Segment Start: GIVEN RECORDS

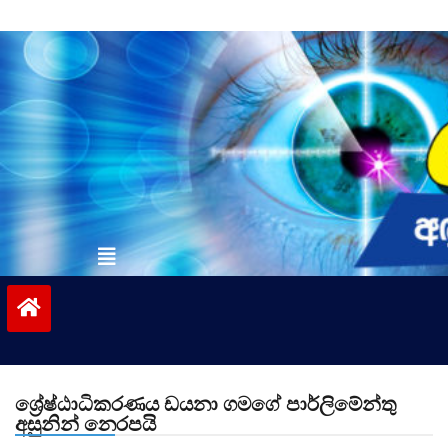
Skip
to
content
vinivida.lk
ශ්‍රේෂ්ඨාධිකරණය ඩයනා ගමගේ පාර්ලිමේන්තු
අසුනින් නෙරපයි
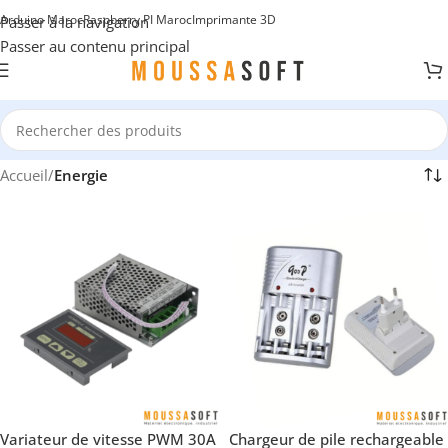
Arduino Maroc
Raspberry PI Maroc
Imprimante 3D
Passer à la navigation
Passer au contenu principal
Accueil
/
Energie
Variateur de vitesse PWM 30A
Chargeur de pile rechargeable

Segment End: GIVEN RECORDS

### TASK DESCRIPTION
Repeat each line of the material exactly, please, and skip every picture.

### EXPECTED ANSWER
Skip
to
content
vinivida.lk
ශ්‍රේෂ්ඨාධිකරණය ඩයනා ගමගේ පාර්ලිමේන්තු
අසුනින් නෙරපයි
Arduino Maroc
Raspberry PI Maroc
Imprimante 3D
Passer à la navigation
Passer au contenu principal
Accueil
/
Energie
Variateur de vitesse PWM 30A
Chargeur de pile rechargeable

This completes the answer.